Astrocytes are star shaped support cells of the brain that have a multitude of functions including recycling of neurotransmitters, energy balance within the brain, water and ion balance in the brain, formation and regulation of the blood brain barrier, response to injury, stem cell proliferation, and secretion of factors that promote synapse development and health of the neurons in the brain. Astrocytic glial cells are also important for the development of the nervous system as stem cells, and as guideposts for neuronal axon guidance. Fibroblast Growth Factors (FGFs) and their receptors (FGFRs) are expressed by astrocytes of various morphologies and functions throughout the nervous system. The inactivation of FGFRs in laboratory mice leads to astrocyte dysfunction in neural development, reduced astroglial stem cell proliferation, abnormal GABAergic interneuron development, and disrupted morphology of specialized astrocyte cell types. These disruptions have influences on both behavior and motor coordination, and have implications for disorders such as schizophrenia, depression, and ADHD. We seek to understand the underlying mechanisms for FGFR mediated astrocytic functions. Amongst our projects are studies of the interaction between astrocytes and GABAergic neurons in a co-culture model, studying the behavior of mice lacking FGFRs, studying the role of FGFRs in tanycytes (a specialized type of astrocyte found in the hypothalamus, an area of the brain that is important for hormonal regulation and homeostasis), and studying the role of FGFRs in Bergmann glia of the cerebellum.

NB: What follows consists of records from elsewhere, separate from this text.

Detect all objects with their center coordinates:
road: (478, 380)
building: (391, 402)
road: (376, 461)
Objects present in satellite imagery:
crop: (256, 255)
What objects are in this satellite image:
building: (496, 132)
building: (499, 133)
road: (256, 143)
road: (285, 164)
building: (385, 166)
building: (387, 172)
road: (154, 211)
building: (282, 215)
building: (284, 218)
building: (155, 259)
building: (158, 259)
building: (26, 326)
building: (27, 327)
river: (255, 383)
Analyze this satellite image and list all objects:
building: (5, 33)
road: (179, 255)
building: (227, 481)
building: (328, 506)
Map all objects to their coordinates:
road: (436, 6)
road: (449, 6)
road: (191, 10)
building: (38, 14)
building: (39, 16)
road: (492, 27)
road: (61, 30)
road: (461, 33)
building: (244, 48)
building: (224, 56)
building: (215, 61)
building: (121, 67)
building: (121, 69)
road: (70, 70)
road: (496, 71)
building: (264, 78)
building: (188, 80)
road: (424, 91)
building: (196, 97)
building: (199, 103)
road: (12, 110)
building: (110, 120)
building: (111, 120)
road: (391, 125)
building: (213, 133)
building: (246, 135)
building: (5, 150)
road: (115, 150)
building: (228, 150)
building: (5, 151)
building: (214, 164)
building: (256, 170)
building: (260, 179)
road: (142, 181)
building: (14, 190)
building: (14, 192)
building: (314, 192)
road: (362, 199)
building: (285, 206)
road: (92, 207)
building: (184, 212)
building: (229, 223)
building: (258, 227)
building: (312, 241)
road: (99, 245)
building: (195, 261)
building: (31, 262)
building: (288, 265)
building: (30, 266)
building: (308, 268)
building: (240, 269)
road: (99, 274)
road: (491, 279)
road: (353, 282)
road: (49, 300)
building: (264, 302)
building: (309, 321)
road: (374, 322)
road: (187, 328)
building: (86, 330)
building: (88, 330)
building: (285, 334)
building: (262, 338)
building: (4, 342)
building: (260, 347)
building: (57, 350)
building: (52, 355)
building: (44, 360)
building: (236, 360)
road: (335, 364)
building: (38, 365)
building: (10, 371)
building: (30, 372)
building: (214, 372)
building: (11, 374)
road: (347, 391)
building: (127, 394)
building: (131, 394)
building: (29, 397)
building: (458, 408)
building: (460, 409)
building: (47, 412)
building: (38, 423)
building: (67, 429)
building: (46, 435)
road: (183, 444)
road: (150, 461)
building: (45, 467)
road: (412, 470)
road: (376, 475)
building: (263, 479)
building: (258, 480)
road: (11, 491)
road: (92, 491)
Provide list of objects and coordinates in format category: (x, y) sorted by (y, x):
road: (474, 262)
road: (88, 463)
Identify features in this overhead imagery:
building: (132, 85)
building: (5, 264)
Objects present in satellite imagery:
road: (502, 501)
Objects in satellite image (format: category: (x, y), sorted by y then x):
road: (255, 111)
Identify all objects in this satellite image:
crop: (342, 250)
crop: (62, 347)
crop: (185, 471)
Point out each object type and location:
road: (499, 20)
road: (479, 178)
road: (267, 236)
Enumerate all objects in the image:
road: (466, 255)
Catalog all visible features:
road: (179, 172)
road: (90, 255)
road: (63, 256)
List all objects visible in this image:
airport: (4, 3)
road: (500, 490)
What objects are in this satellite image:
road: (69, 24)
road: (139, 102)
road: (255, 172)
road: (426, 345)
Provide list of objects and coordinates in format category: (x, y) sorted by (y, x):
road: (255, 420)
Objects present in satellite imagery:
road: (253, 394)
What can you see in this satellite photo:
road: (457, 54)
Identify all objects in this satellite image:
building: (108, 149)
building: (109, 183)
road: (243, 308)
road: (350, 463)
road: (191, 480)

HIV and the Brain in the Era of HAART

Francois Villinger, Ph.D., DVM
Director, New Iberia Research Center
University of Louisiana at Lafayette

Untreated HIV infection often leads to late stage CNS inflammation at the AIDS stage culminating in HIV encephalitis and opportunistic infection of the CNS. The advent of combined highly active antiretroviral therapy (HAART) has virtually eliminated HIV-E in developed countries. However, HAART does not eradicate HIV, nor does it fully contain the chronic inflammation caused by HIV infection resulting in accelerated aging. For the CNS, this low grade chronic activation results in a syndrome called HIV associated neurocognitive disorders (HAND), associated with signs of local infiltration of activated macrophages and monocytes and activated microglia and early loss of dendritic processes and neuronal cells. These histological findings are associated with a whole spectrum of early to advanced impairment of neurocognitive functions leading to AIDS dementia, a looming threat for the 1.4 million patients currently infected with HIV in the US. Specific issues of HAND are the difficulties for several classes of antiretroviral drugs to cross the blood brain barrier, the containment of antiviral defenses and the limited tolerance of the CNS for inflammatory processes. While there were only few partially validated models for the study of HIV-encephalitis, the insidious and slowly progressive nature of HAND has been a far bigger challenge to study, in order to define biomarkers, profiles of neurocognitive tests and potential therapies.